THIS isn’t the World Cup when the USA finally “got” football – this is the World Cup when football finally “got” the USA.
As amusing as the comedy stereotypes are of American soccer commentators wittering on about “end zones” and “net minders” – they aren’t strictly true.
It is just as lazy to suggest that everyone over here knows about cricket. I for one wouldn’t know a short third man if I fell over him or her (it is a person, right?) For a good few years MLS has been developing into a very slick, very marketable league and the quality of its media coverage has also improved exponentially.
More importantly, so has the standard of football.
If you look in the right parts of a sport-crazy nation you will find massive pockets of very knowledgeable supporters who follow the world game a lot closer than the average Premier League onlooker on these shores.
I’ve spoken to American journalists who can reel off statistics about MLS football just as easy as La Liga, Serie A or Bundesliga. They definitely know their onions.
And after following Wanderers on tour over there in Owen Coyle’s days I can also vouch that the die-hard fans embrace the sport with just as much vigour as anyone else.
No-one over there is looking to usurp NBA or NFL as the national sporting mainstays but there are definitely enough sporting lunatics to go around.
Don’t forget this is a nation obsessed with competition and as patriotic as they come. You can question whether the sheer size of the country makes it too difficult for club football to function as fluently as it does over here – it will never have that tribal quality as something that grew from working class roots in industrial towns – but to pass off the Americans as some sort of sideshow is ridiculous.

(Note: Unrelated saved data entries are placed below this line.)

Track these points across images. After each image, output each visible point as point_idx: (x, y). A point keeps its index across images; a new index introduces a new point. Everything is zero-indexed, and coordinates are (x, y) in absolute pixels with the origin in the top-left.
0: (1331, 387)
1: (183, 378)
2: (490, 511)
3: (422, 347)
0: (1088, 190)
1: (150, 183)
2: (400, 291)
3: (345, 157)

A lot has to do with the packaging. Jurgen Klinsmann’s appointment was a masterstroke.
He brought in German planning, sensibility and quality coaching, lifting the US to a different level, as seen at last summer’s Gold Cup.
He also invested in the German-American pool of talent in the Bundesliga which, while viewed as a controversial move by some, has added some serious spine to the group of talented home-grown youngsters he inherited from Bob Bradley.
It is sad that we didn’t see Stuart Holden and Tim Ream in the mix. Their time will come again, I’m sure.
But the USA’s performances at the World Cup have made the world stand up and take notice. Football isn’t some kind of novelty or experiment – it’s serious business to them.